The outcomes of the model are daily failure probability maps with a spatial resolution of 10 m. The HIRESSS code incorporates the Monte Carlo simulation in order to take into account the uncertainty of input parameters.

The test on the number of Monte Carlo iterations showed that the best compromise between the accuracy of the results and the time required for HIRESSS to conclude the processing is represented by the value of 1000 iterations: in fact, requiring the model to perform this number of iterations gives results not dissimilar to those obtainable through 10000 iterations but in a considerably shorter time.

The aggregation procedure was applied and validated with reference to the event of intense rainfall that occurred in alert area B between April 26 and 28, 2009 on HIRESSS model outputs obtained through 1000-iterations simulation.

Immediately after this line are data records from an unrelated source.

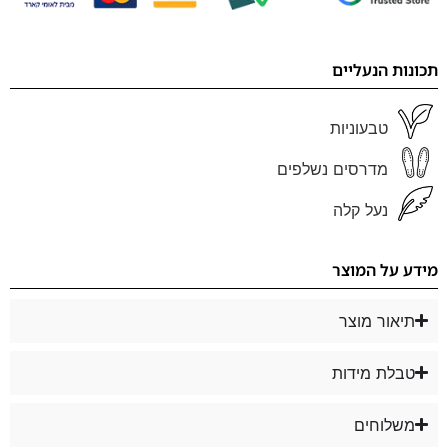
תכונות הנעליים
טבעוניות
מדרסים נשלפים
נעל קלה
מידע על המוצר
תיאור מוצר
טבלת מידות
משלוחים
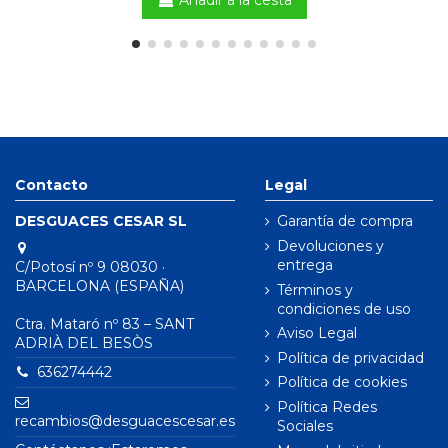
Añadir a la cesta
Contacto
Legal
DESGUACES CESAR SL
Garantía de compra
Devoluciones y
entrega
C/Potosí nº 9 08030 ·
BARCELONA (ESPAÑA)
Términos y
condiciones de uso
Ctra. Mataró nº 83 – SANT
Aviso Legal
ADRIÀ DEL BESÒS
Política de privacidad
636274442
Política de cookies
Política Redes
recambios@desguacescesar.es
Sociales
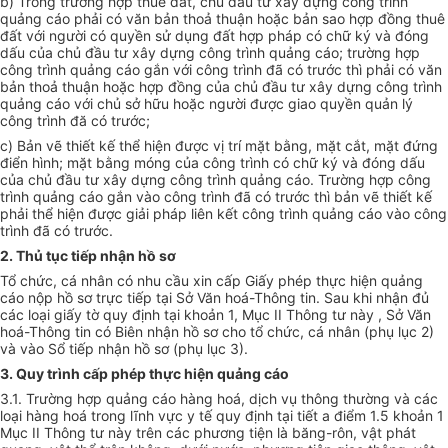
b) Trong trường hợp thuê đất, chủ đầu tư xây dựng công trình
quảng cáo phải có văn bản thoả thuận hoặc bản sao hợp đồng thuê
đất với người có quyền sử dụng đất hợp pháp có chữ ký và đóng
dấu của chủ đầu tư xây dựng công trình quảng cáo; trường hợp
công trình quảng cáo gắn với công trình đã có trước thì phải có văn
bản thoả thuận hoặc hợp đồng của chủ đầu tư xây dựng công trình
quảng cáo với chủ sở hữu hoặc người được giao quyền quản lý
công trình đă có trước;
c) Bản vẽ thiết kế thể hiện được vị trí mặt bằng, mặt cắt, mặt đứng
điển hình; mặt bằng móng của công trình có chữ ký và đóng dấu
của chủ đầu tư xây dựng công trình quảng cáo. Trường hợp công
trình quảng cáo gắn vào công trình đã có trước thì bản vẽ thiết kế
phải thể hiện được giải pháp liên kết công trình quảng cáo vào công
trình đã có trước.
2. Thủ tục tiếp nhận hồ sơ
Tổ chức, cá nhân có nhu cầu xin cấp Giấy phép thực hiện quảng
cáo nộp hồ sơ trực tiếp tại Sở Văn hoá-Thông tin. Sau khi nhận đủ
các loại giấy tờ quy định tại khoản 1, Mục II Thông tư này , Sở Văn
hoá-Thông tin có Biên nhận hồ sơ cho tổ chức, cá nhân (phụ lục 2)
và vào Sổ tiếp nhận hồ sơ (phụ lục 3).
3. Quy trình cấp phép thực hiện quảng cáo
3.1. Trường hợp quảng cáo hàng hoá, dịch vụ thông thường và các
loại hàng hoá trong lĩnh vực y tế quy định tại tiết a điểm 1.5 khoản 1
Mục II Thông tư này trên các phương tiện là băng-rôn, vật phát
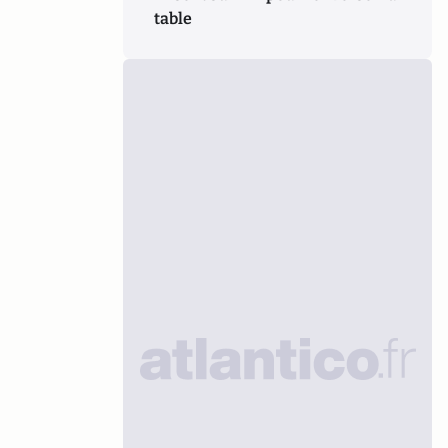
table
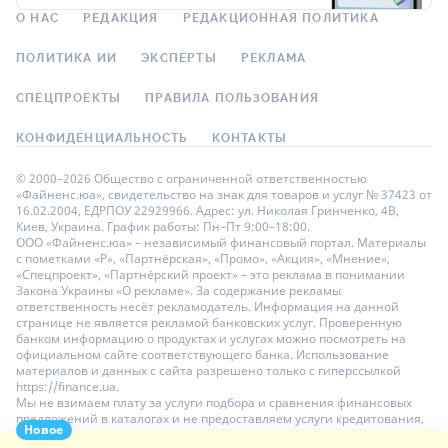
О НАС
РЕДАКЦИЯ
РЕДАКЦИОННАЯ ПОЛИТИКА
ПОЛИТИКА ИИ
ЭКСПЕРТЫ
РЕКЛАМА
СПЕЦПРОЕКТЫ
ПРАВИЛА ПОЛЬЗОВАНИЯ
КОНФИДЕНЦИАЛЬНОСТЬ
КОНТАКТЫ
© 2000–2026 Общество с ограниченной ответственностью
«Файненс.юа», свидетельство на знак для товаров и услуг № 37423 от
16.02.2004, ЕДРПОУ 22929966. Адрес: ул. Николая Гринченко, 4В,
Киев, Украина. График работы: Пн–Пт 9:00–18:00.
ООО «Файненс.юа» – независимый финансовый портал. Материалы
с пометками «Р», «Партнёрская», «Промо», «Акция», «Мнение»,
«Спецпроект», «Партнёрский проект» – это реклама в понимании
Закона Украины «О рекламе». За содержание рекламы
ответственность несёт рекламодатель. Информация на данной
странице не является рекламой банковских услуг. Проверенную
банком информацию о продуктах и услугах можно посмотреть на
официальном сайте соответствующего банка. Использование
материалов и данных с сайта разрешено только с гиперссылкой
https://finance.ua.
Мы не взимаем плату за услуги подбора и сравнения финансовых
предложений в каталогах и не предоставляем услуги кредитования,
Новое
размещения депозитов и страхования. Ваши личные данные на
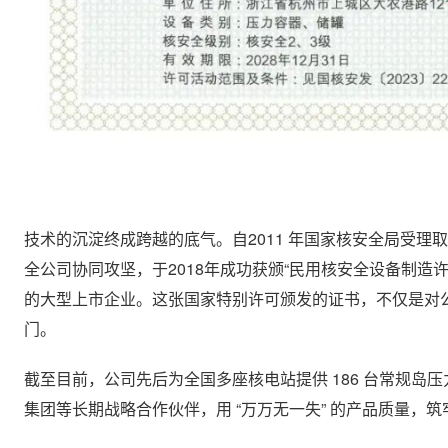
技术的沉淀终成跨越的底气。自2011 年国家核安全局受理取
全公司协同攻坚，于2018年成功获颁“民用核安全设备制造
的大型上市企业。这张国家特别许可颁发的证书，不仅是对
门。
截至目前，公司先后为全国多座核电站提供 186 台常规岛压力
集团等长期战略合作伙伴，用 “万万无一失” 的产品质量，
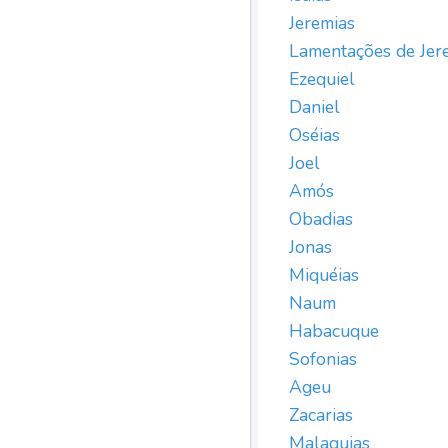
Jeremias
Lamentações de Jer
Ezequiel
Daniel
Oséias
Joel
Amós
Obadias
Jonas
Miquéias
Naum
Habacuque
Sofonias
Ageu
Zacarias
Malaquias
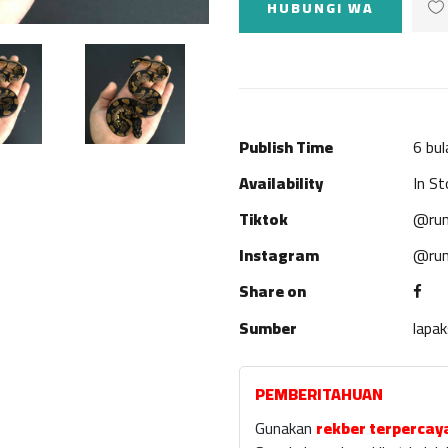
HUBUNGI WA
Publish Time
6 bul
Availability
In St
Tiktok
@rum
Instagram
@rum
Share on
Sumber
lapa
PEMBERITAHUAN
Gunakan
rekber terpercay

The procedure involved classifying spatial units according to different thresholds of number of pixels contained within their perimeter having model-calculated failure probabilities greater than 80%.

The best result between high value of correct alarms (TP) and low value of false alarms (FP) produced by the aggregation procedure was obtained with the combination probability of triggering 80%/250 pixels within the 2009 event (24h output of April 27, 2009) with 88.9% and 13.9% respectively.

The application has also highlighted some drawbacks that are mainly related to the validation of the model performance. In particular, a satisfactory validation of the model is only possible if a complete event database of landslides with spatial and temporal resolution equal to the HIRESSS model resolutions is available.